Phase II Amount
$1,099,393
When nuclear reactor performance drops below desired energy levels, the radioactive waste must be properly disposed. Until deep geological disposal sites are identified for very long-term storage of this waste (1000s of years), interim storage methods must be used for much longer than initially intended (~100 years). With 1000s of dry storage canisters presently loaded with spent nuclear fuel and more loaded each year, reactor sites and canister vendors must properly address aging effects in their aging management programs to ensure canister longevity. The primary objective of this work is to develop and deliver a web-based machine learning software tool that addresses aging effects for optimizing life-cycle decisions and ensuring long-term performance of welded stainless-steel dry storage canisters for the storage of spent nuclear fuel.

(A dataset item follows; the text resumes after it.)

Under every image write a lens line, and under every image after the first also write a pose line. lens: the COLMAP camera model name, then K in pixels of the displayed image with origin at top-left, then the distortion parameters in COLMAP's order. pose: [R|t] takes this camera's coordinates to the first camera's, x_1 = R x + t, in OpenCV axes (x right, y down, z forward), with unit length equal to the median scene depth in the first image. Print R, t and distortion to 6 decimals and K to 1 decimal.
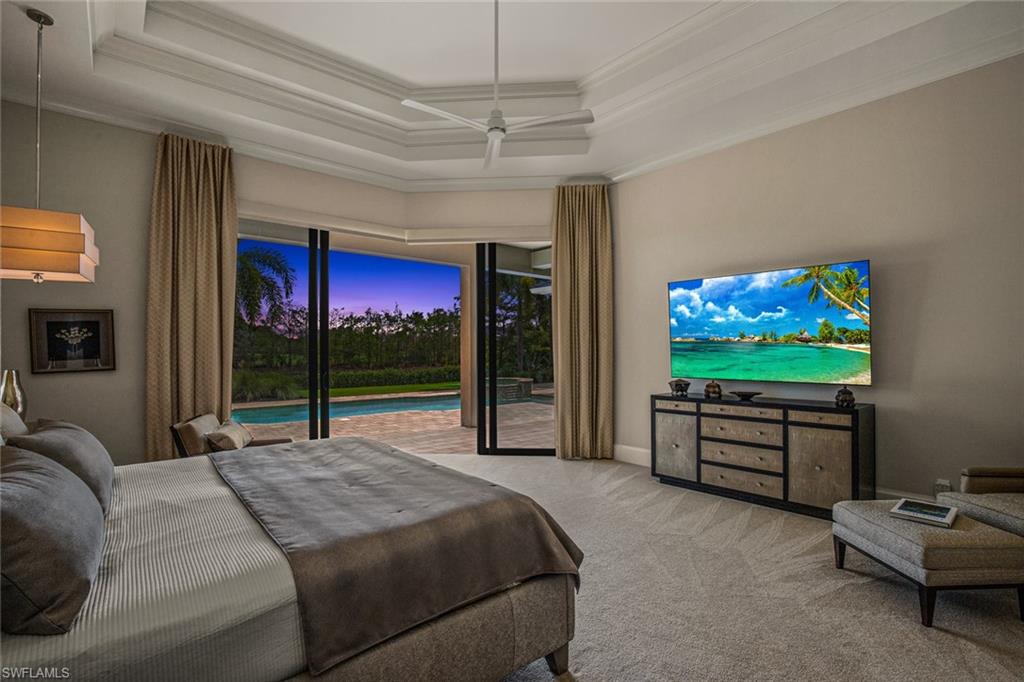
lens RADIAL K [[476.7, 0, 515.3], [0, 476.7, 352.1], [0, 0, 1]] dist [-0.017551, 0.000507]
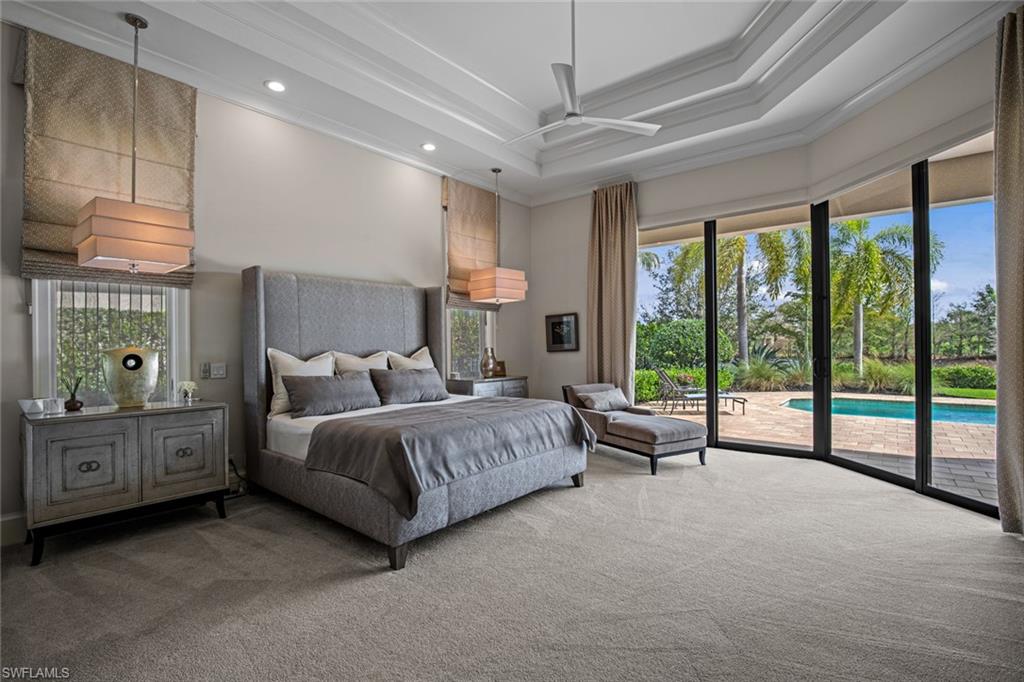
lens RADIAL K [[476.7, 0, 515.3], [0, 476.7, 352.1], [0, 0, 1]] dist [-0.017551, 0.000507]
pose [[0.197525, 0.015656, -0.980173, 0.790208], [0.008465, 0.999808, 0.017676, 0.014014], [0.980261, -0.011789, 0.197354, 0.548269]]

Incorporating this tool into daily operations will promote pro-active decision-making and improved risk management to minimize the likelihood of a potentially catastrophic, failure event (i.e. loss of the canisters containment boundary). The outcome of Phase I was a fully-functioning prototype software tool that successfully demonstrated the feasibility of the approach, including: (i) a web-based user-interface and online database to satisfy the workflow requirements of the end-users, (ii) the artificial intelligence Bayesian decision network engine, and (ii) the chloride-induced stress corrosion cracking model with supporting experimental data. Even though the Phase I prototype software is all encompassing and predictive, assumptions were made in populating the engine, and configuring the user-interface. During Phase II efforts, these assumptions will be relaxed to improve predictability and reduce uncertainty. Efforts will also focus on further anchoring the engine into the fundamentals of the damage mechanisms, as well as refinement, verification, validation, and commercialization of both the engine and the web-based user-interface and online database, to ensure market-readiness.